Objective
Increased expression of HLA class I and antigen presentation to the immune system are key steps for immune-induced β-cell killing. The transcription activator NLRC5 has been shown in other cell types of mouse models to regulate the expression of genes involved in the HLA class I antigen-presentation machinery and in triggering HLA class I-dependent CD8+ T-cell activation. The multiple effects of NLRC5 are cell- and context-dependent and little is known of its role in human pancreatic β-cells in the context of T1D. NLRC5 expression is up-regulated in β-cells from donors with T1D and we observed that IFNα up-regulates NLRC5 expression in human β-cells, while NLRC5 silencing down-regulates IFNα-induced expression of HLA class I and other genes involved in antigen presentation, besides preventing the alternative splicing changes triggered by IFNα (own preliminary data). This double role of NLRC5 on HLA class I expression and regulation of alternative splicing suggests that this transcription factor may play a key role both in the generation of neoantigens and in their presentation to the immune system. We presently propose the following comprehensive aims to identify the role and regulation of NLRC5 in human β-cells:
Aim 1 – To clarify the role of IFNα-induced NLRC5 on the regulation of HLA class I and related genes in human β-cells. This aim focuses on the regulation of NLRC5 expression and on NLRC5’s role on the regulation of HLA class I and other genes involved in antigen presentation and immune responses.

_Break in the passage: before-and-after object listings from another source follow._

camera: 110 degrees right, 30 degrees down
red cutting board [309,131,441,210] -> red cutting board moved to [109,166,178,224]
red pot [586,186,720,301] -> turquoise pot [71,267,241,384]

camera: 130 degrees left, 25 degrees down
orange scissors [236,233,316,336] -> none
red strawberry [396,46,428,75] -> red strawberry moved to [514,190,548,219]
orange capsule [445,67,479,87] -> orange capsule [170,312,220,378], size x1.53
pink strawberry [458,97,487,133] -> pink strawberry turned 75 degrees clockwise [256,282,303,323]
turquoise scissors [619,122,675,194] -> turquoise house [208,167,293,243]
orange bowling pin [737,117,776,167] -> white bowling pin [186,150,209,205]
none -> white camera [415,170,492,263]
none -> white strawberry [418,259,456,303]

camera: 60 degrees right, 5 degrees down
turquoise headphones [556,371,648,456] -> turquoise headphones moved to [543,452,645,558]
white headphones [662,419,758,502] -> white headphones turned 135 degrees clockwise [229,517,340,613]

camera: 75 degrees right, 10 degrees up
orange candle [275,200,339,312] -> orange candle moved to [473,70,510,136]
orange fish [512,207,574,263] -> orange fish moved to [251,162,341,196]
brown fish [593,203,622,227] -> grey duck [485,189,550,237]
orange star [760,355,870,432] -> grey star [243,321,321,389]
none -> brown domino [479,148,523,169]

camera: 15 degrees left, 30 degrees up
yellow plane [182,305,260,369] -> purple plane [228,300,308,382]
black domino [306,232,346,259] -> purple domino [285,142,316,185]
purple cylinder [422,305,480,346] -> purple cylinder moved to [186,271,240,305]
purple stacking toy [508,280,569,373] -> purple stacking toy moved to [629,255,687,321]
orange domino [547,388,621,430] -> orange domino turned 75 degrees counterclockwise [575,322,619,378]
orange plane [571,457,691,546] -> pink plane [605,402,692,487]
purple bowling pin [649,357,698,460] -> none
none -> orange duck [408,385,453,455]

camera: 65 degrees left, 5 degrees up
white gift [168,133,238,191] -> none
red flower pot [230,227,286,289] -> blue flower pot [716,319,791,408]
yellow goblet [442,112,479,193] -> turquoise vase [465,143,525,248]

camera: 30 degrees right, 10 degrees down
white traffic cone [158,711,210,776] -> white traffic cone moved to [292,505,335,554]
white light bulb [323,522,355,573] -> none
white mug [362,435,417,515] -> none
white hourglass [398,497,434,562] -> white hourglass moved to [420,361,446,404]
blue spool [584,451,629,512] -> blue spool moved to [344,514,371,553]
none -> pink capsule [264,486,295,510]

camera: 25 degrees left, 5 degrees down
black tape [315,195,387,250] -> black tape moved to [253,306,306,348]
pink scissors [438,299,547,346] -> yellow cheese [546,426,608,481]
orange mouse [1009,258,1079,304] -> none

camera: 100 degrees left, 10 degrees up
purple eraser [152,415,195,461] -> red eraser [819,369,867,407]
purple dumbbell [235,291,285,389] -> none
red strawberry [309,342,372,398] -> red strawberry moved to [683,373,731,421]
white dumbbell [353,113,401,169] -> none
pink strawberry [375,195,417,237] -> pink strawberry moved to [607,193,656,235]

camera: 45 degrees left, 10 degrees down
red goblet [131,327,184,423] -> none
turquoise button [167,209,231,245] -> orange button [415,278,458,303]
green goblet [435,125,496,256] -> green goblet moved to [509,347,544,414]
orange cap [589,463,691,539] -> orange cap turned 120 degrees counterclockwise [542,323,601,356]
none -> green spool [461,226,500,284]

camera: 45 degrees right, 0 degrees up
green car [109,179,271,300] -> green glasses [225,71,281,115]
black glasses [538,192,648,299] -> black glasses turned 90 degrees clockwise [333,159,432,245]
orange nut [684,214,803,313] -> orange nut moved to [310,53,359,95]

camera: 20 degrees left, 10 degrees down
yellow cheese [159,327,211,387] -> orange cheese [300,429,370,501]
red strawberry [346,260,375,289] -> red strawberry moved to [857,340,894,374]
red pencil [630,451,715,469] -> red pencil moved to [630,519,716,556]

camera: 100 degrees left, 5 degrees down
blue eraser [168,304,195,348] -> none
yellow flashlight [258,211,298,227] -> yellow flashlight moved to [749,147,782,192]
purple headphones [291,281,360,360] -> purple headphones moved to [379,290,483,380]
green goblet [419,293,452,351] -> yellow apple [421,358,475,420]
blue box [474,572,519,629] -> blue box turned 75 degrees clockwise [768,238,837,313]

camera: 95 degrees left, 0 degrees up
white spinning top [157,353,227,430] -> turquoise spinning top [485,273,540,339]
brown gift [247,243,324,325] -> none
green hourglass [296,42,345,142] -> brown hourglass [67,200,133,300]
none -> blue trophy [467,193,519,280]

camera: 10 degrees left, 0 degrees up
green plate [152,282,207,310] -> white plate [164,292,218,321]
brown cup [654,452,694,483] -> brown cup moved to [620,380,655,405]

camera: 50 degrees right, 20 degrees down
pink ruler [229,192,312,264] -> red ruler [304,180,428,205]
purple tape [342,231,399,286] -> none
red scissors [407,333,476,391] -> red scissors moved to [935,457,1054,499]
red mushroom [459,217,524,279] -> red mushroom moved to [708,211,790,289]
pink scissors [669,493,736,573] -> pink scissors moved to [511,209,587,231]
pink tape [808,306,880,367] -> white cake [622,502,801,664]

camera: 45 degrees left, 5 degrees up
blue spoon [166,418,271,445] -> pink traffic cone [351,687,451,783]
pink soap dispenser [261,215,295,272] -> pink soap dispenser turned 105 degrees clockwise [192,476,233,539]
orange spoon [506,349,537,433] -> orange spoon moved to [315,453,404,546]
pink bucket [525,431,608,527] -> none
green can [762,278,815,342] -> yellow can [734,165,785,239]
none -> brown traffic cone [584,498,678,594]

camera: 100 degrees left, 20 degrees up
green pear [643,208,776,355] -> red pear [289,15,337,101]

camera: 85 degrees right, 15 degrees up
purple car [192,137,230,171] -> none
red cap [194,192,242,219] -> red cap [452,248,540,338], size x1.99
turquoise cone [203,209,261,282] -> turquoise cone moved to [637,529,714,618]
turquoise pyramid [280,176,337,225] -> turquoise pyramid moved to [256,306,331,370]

Aim 2 – To clarify the role of IFNα-induced NLRC5 in the regulation of alternative splicing and neoantigen generation in human β-cells. We will approach this goal by determining expression of all genes and splice variants of purified human β-cells following inactivation of NLRC5 and exposure to IFNα. We will then compare the NLRC5-regulated β-cell splice variants against gene expression from 16 other tissues to identify potential novel β-cell neoantigens that are recognized by the immune system in T1D.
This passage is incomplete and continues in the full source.